### [DATA RECORDS]
>>>>
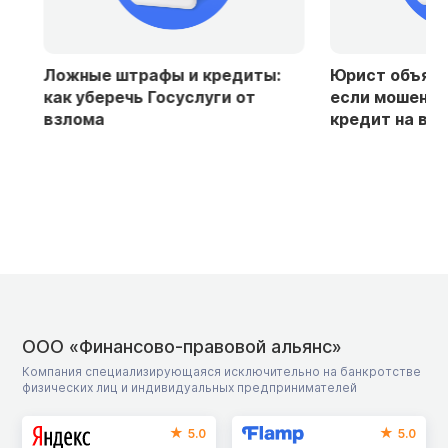
Ложные штрафы и кредиты:
Юрист объяснила
как уберечь Госуслуги от
если мошенники
взлома
кредит на ваше 
ООО «Финансово-правовой альянс»
Компания специализирующаяся исключительно на банкротстве
физических лиц и индивидуальных предпринимателей
5.0
5.0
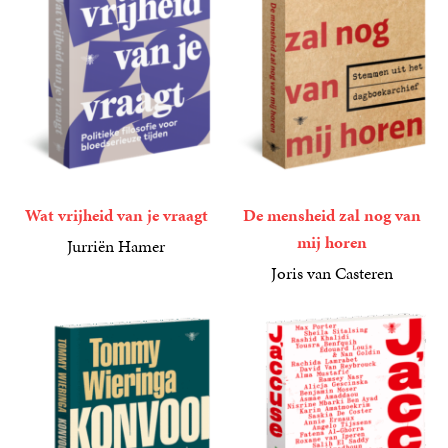
Wat vrijheid van je vraagt
De mensheid zal nog van
mij horen
Jurriën Hamer
22
Paperback
,
99
Joris van Casteren
24
Paperback
,
99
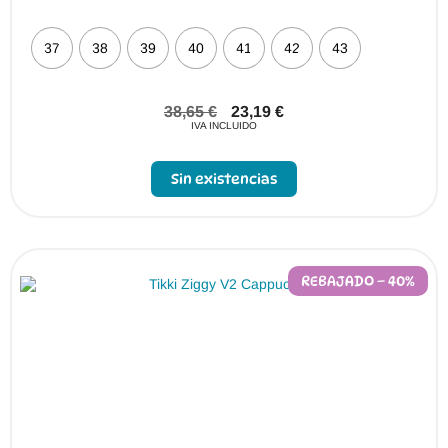
37
38
39
40
41
42
43
38,65
€
23,19
€
IVA INCLUIDO
Sin existencias
REBAJADO – 40%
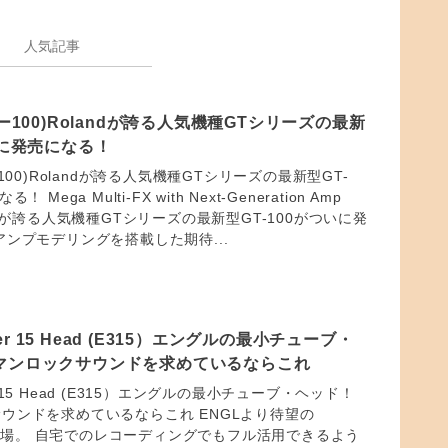
人気記事
ィー100)Rolandが誇る人気機種GTシリーズの最新
いに発売になる！
100)Rolandが誇る人気機種GTシリーズの最新型GT-
Mega Multi-FX with Next-Generation Amp
Rolandが誇る人気機種GTシリーズの最新型GT-100がついに発
アンプモデリングを搭載した期待...
ster 15 Head (E315）エングルの最小チューブ・
マンロックサウンドを求めているならこれ
ter 15 Head (E315）エングルの最小チューブ・ヘッド！
ウンドを求めているならこれ ENGLより待望の
プの登場。 自宅でのレコーディングでもフル活用できるよう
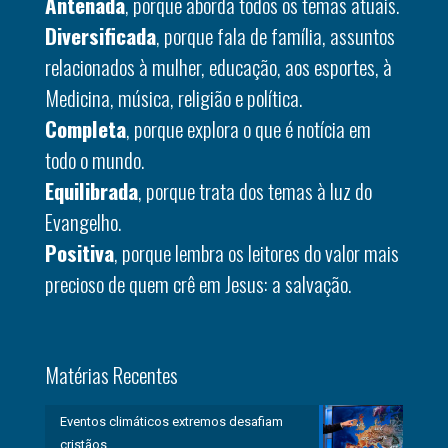
Antenada
, porque aborda todos os temas atuais.
Diversificada
, porque fala de família, assuntos
relacionados à mulher, educação, aos esportes, à
Medicina, música, religião e política.
Completa
, porque explora o que é notícia em
todo o mundo.
Equilibrada
, porque trata dos temas à luz do
Evangelho.
Positiva
, porque lembra os leitores do valor mais
precioso de quem crê em Jesus: a salvação.
Matérias Recentes
Eventos climáticos extremos desafiam
cristãos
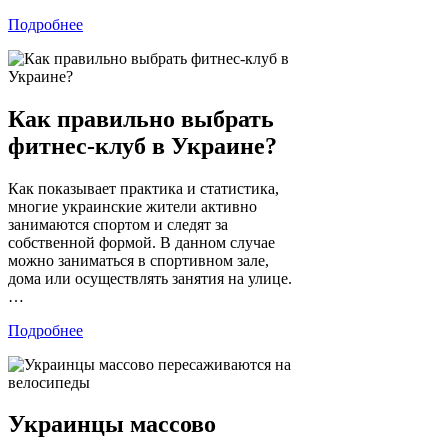
Подробнее
Как правильно выбрать
фитнес-клуб в Украине?
Как показывает практика и статистика,
многие украинские жители активно
занимаются спортом и следят за
собственной формой. В данном случае
можно заниматься в спортивном зале,
дома или осуществлять занятия на улице.
…
Подробнее
Украинцы массово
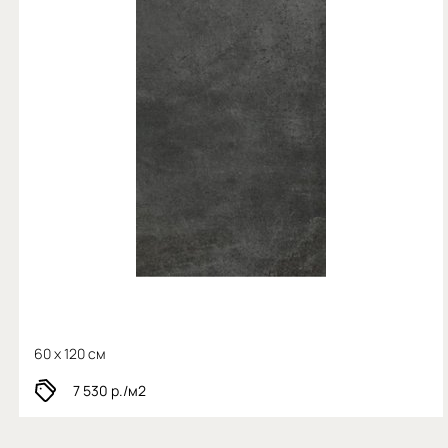
60 x 120 см
7 530
р./м2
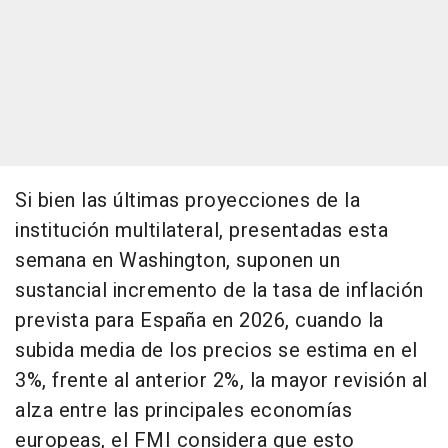
Si bien las últimas proyecciones de la
institución multilateral, presentadas esta
semana en Washington, suponen un
sustancial incremento de la tasa de inflación
prevista para España en 2026, cuando la
subida media de los precios se estima en el
3%, frente al anterior 2%, la mayor revisión al
alza entre las principales economías
europeas, el FMI considera que esto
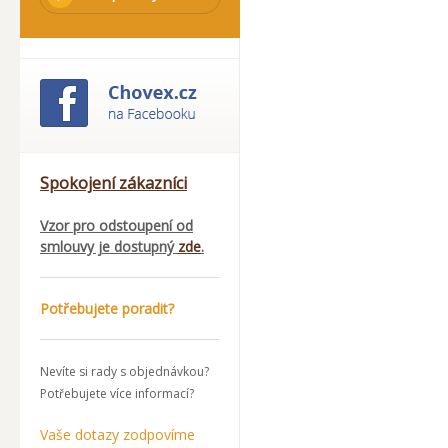
Spokojení zákazníci
Vzor pro odstoupení od
smlouvy je dostupný
zde
.
Potřebujete poradit?
Nevíte si rady s objednávkou?
Potřebujete více informací?
Vaše dotazy zodpovíme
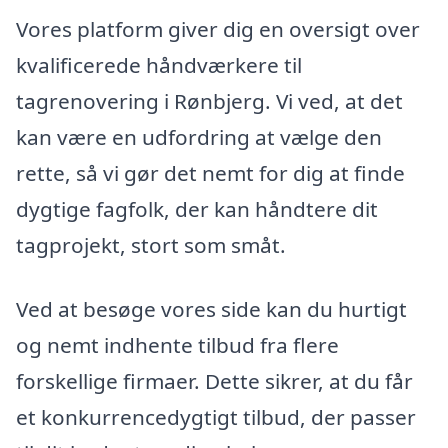
Vores platform giver dig en oversigt over
kvalificerede håndværkere til
tagrenovering i Rønbjerg. Vi ved, at det
kan være en udfordring at vælge den
rette, så vi gør det nemt for dig at finde
dygtige fagfolk, der kan håndtere dit
tagprojekt, stort som småt.
Ved at besøge vores side kan du hurtigt
og nemt indhente tilbud fra flere
forskellige firmaer. Dette sikrer, at du får
et konkurrencedygtigt tilbud, der passer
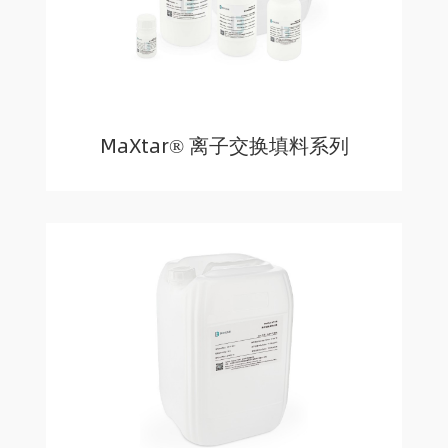
MaXtar® 离子交换填料系列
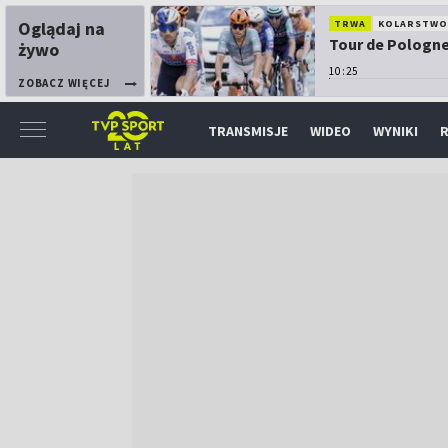
Oglądaj na
TRWA
KOLARSTW
Tour de Pologne:
żywo
10:25
ZOBACZ WIĘCEJ
TRANSMISJE
WIDEO
WYNIKI
R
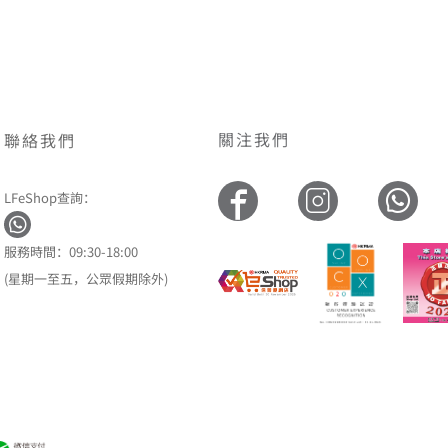
關注我們
聯絡我們
LFeShop查詢：
服務時間：09:30-18:00
(星期一至五，公眾假期除外)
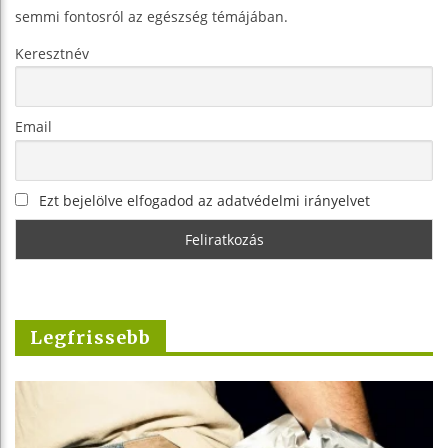
semmi fontosról az egészség témájában.
Keresztnév
Email
Ezt bejelölve elfogadod az adatvédelmi irányelvet
Legfrissebb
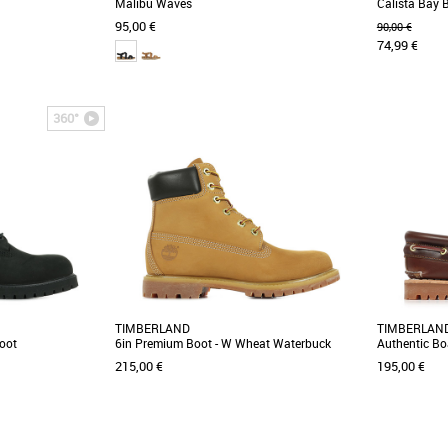
Malibu Waves
Calista Bay 
95,00 €
90,00 €
74,99 €
36
37
38
36
360°
Timberland Calista
Découvrez les Timberland Malibu Waves, des
Version revi
 entre élégance et
sandales féminines en cuir noir alliant
sandale vous
élégance et confort [...]
au long [...]
TIMBERLAND
TIMBERLAN
oot
6in Premium Boot - W Wheat Waterbuck
Authentic Bo
215,00 €
195,00 €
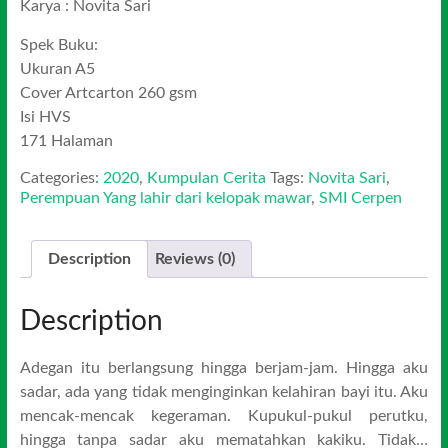
Karya : Novita Sari
Spek Buku:
Ukuran A5
Cover Artcarton 260 gsm
Isi HVS
171 Halaman
Categories:
2020
,
Kumpulan Cerita
Tags:
Novita Sari
,
Perempuan Yang lahir dari kelopak mawar
,
SMI Cerpen
Description
Reviews (0)
Description
Adegan itu berlangsung hingga berjam-jam. Hingga aku
sadar, ada yang tidak menginginkan kelahiran bayi itu. Aku
mencak-mencak kegeraman. Kupukul-pukul perutku,
hingga tanpa sadar aku mematahkan kakiku. Tidak…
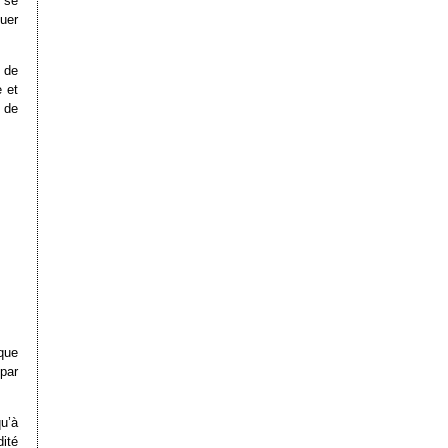
 se
uer
e de
 et
e de
que
par
u’à
dité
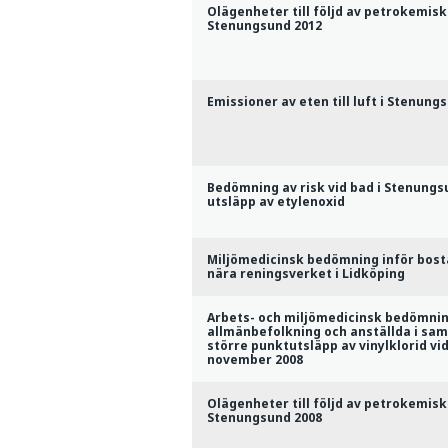
Olägenheter till följd av petrokemisk 
Stenungsund 2012
Emissioner av eten till luft i Stenung
Bedömning av risk vid bad i Stenungs
utsläpp av etylenoxid
Miljömedicinsk bedömning inför bos
nära reningsverket i Lidköping
Arbets- och miljömedicinsk bedömning
allmänbefolkning och anställda i sa
större punktutsläpp av vinylklorid vi
november 2008
Olägenheter till följd av petrokemisk 
Stenungsund 2008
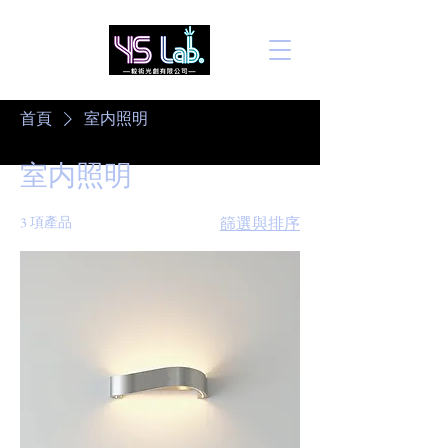
首頁
室内照明
室内照明
3 項產品
篩選與排序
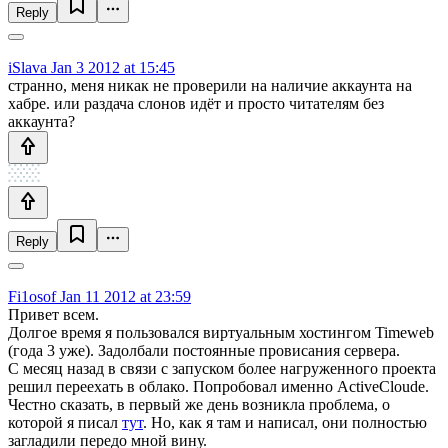
Reply
iSlava
Jan 3 2012 at 15:45
странно, меня никак не проверили на наличие аккаунта на
хабре. или раздача слонов идёт и просто читателям без
аккаунта?
Reply
Fi1osof
Jan 11 2012 at 23:59
Привет всем.
Долгое время я пользовался виртуальным хостингом Timeweb
(года 3 уже). Задолбали постоянные провисания сервера.
С месяц назад в связи с запуском более нагруженного проекта
решил переехать в облако. Попробовал именно ActiveCloude.
Честно сказать, в первый же день возникла проблема, о
которой я писал
тут
. Но, как я там и написал, они полностью
загладили передо мной вину.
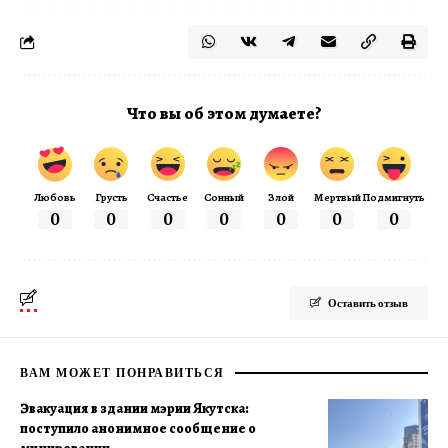
Что вы об этом думаете?
Любовь
Грусть
Счастье
Сонный
Злой
Мертвый
Подмигнуть
0
0
0
0
0
0
0
Оставить отзыв
ВАМ МОЖЕТ ПОНРАВИТЬСЯ
Эвакуация в здании мэрии Якутска:
поступило анонимное сообщение о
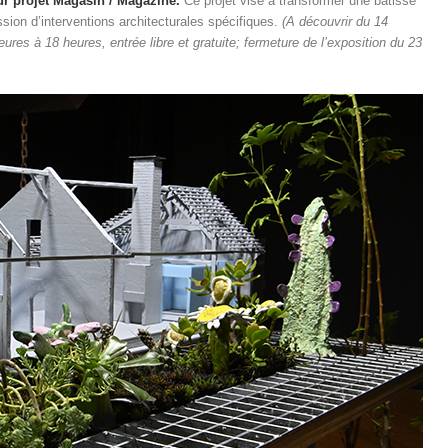
ur projet Magasin / Magazine.
Ce projet vise à transformer une bâtisse
ssion d’interventions architecturales spécifiques.
(A découvrir du 14
res à 18 heures, entrée libre et gratuite; fermeture de l’exposition du 23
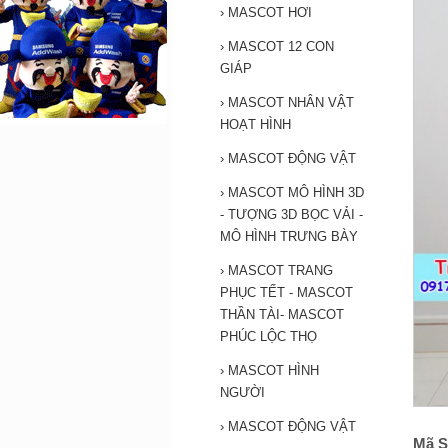
›
MASCOT HƠI
›
MASCOT 12 CON
GIÁP
›
MASCOT NHÂN VẬT
HOẠT HÌNH
›
MASCOT ĐỘNG VẬT
›
MASCOT MÔ HÌNH 3D
- TƯỢNG 3D BỌC VẢI -
MÔ HÌNH TRƯNG BÀY
›
MASCOT TRANG
PHỤC TẾT - MASCOT
THẦN TÀI- MASCOT
PHÚC LỘC THỌ
›
MASCOT HÌNH
NGƯỜI
›
MASCOT ĐỘNG VẬT
Mã S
<<<<
Which lines in the records contain the word "porque"? Show every such line in full, treating uppercase and lowercase as different.

### [SOLUTION TO THE PROBLEM]
, porque aborda todos os temas atuais.
, porque fala de família, assuntos
, porque explora o que é notícia em
, porque trata dos temas à luz do
, porque lembra os leitores do valor mais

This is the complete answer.